Let $f,\, f', \, f'':[0,\infty)\to \mathbb{R}$ be bounded and let
$$
\| f\| _\infty= \sup\{ | f(x)|: x\in [0, \infty)\}\, .
$$
Then
$$
\| f'\| _\infty ^2\leq 4 \| f\|_\infty \| f''\|_\infty\, ,
$$
and the inequality is sharp.
(i) Given $x \in (0, \infty)$ and $h >0$, Taylor's expansion yields $\xi
\in (x, x+2h)$ such that
$$
f(x+2h) = f(x) + f'(x)2h + \frac{1}{2!}f''(\xi) (2h)^2\, .
$$
This implies that
$$
f'(x) = \frac{1}{2h} [ f(x+2h) - f(x)] - f''(\xi) h.
$$
Thus,
$$
|f'(x)|\leq\frac{1}{2h} 2\| f\|_\infty+\| f''\| _\infty h\, ,
$$
and
$$
\| f'\| _\infty\leq\frac{1}{h}\| f\|_\infty + h\| f''\| _\infty \:
\text{ for all }\: h>0.
$$
Minimizing over $h$ yields a minimum at $h=\sqrt{\| f\| _\infty/\|
f''\| _\infty}$ and thus the claimed inequality.

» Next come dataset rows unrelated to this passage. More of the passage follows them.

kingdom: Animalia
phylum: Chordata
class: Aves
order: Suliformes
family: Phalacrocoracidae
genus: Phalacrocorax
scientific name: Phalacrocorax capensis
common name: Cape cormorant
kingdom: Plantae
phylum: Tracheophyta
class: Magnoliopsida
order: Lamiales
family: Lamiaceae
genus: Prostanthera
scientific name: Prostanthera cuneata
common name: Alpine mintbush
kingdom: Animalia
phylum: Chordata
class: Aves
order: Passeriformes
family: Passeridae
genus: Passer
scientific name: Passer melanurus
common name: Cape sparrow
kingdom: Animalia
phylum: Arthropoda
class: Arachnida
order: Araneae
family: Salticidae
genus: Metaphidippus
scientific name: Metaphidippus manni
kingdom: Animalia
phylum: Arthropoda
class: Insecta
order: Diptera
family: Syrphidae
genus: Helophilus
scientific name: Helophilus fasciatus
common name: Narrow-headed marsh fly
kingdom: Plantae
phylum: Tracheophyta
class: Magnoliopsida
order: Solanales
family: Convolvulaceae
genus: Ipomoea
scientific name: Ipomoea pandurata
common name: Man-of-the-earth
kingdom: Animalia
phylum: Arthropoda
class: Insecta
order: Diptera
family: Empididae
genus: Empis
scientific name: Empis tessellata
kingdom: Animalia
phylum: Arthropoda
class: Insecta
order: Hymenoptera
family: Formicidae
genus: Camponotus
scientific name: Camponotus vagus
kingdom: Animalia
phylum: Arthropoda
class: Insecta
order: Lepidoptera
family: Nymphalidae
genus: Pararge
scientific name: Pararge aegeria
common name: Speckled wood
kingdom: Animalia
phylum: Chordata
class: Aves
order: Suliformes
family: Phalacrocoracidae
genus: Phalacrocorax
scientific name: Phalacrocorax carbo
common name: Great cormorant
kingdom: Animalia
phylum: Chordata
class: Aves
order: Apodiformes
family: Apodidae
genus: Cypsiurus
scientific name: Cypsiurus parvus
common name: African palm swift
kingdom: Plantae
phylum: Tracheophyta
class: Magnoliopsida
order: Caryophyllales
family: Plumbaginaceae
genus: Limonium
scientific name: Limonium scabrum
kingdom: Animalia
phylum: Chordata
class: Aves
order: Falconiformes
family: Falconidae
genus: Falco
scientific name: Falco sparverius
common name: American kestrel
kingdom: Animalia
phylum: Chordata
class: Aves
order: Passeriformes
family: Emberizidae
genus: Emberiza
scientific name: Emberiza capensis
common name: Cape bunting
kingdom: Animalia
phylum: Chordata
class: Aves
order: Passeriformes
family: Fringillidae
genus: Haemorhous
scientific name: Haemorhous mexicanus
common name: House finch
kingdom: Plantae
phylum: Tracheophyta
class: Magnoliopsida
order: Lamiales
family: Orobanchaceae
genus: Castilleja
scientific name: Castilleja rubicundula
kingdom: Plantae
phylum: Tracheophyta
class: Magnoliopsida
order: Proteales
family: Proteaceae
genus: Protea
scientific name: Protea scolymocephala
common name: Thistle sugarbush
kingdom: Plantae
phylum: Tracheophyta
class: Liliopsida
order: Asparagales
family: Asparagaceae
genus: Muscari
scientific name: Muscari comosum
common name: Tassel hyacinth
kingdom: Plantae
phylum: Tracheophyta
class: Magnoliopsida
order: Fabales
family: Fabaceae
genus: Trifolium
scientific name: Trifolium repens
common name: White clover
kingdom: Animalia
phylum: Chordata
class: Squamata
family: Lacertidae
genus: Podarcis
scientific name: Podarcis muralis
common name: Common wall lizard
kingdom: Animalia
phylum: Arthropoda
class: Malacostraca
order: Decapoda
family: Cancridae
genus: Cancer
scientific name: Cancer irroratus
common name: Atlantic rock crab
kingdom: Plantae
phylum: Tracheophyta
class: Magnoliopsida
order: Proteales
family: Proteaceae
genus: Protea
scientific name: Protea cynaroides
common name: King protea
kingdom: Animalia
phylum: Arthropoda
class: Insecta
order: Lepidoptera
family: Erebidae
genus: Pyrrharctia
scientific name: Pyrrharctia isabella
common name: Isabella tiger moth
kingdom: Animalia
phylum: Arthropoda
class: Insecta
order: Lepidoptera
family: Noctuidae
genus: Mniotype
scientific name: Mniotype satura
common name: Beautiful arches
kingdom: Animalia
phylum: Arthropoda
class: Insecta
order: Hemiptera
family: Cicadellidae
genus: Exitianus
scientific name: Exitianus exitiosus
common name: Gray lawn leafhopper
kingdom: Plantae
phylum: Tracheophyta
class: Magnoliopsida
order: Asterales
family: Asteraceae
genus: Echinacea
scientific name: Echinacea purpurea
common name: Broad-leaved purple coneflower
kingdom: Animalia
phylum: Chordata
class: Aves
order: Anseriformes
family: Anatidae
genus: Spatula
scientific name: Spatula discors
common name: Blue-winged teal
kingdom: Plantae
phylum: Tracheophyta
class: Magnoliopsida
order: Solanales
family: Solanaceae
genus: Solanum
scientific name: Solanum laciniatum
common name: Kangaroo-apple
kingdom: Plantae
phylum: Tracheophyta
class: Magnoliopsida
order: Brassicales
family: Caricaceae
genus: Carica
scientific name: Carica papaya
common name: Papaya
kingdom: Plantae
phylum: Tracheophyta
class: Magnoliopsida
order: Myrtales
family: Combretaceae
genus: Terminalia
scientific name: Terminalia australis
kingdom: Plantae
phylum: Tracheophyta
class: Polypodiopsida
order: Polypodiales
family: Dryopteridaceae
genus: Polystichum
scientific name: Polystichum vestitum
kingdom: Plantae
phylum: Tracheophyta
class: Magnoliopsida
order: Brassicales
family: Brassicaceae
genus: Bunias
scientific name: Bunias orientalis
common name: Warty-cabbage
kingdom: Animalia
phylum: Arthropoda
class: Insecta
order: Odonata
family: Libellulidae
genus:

(ii) Taking $f(x)=\frac{x^2 -1}{x^2+1}$ on $[0,\infty)$ it holds that $\|
f'\| _\infty ^2=4 \| f\|_\infty \| f''\|_\infty$. It is easy to see
that $\| f\| _\infty=1$. Next we compute
$$
f'(x)=\frac{4x}{(x^2+1)^2},\text{ and
}f''(x)=\frac{4(1-3x^2)}{(x^2+1)^3},\: x\in [0,\infty),
$$
to see that $\| f''\| _\infty=4$ and the claim follows.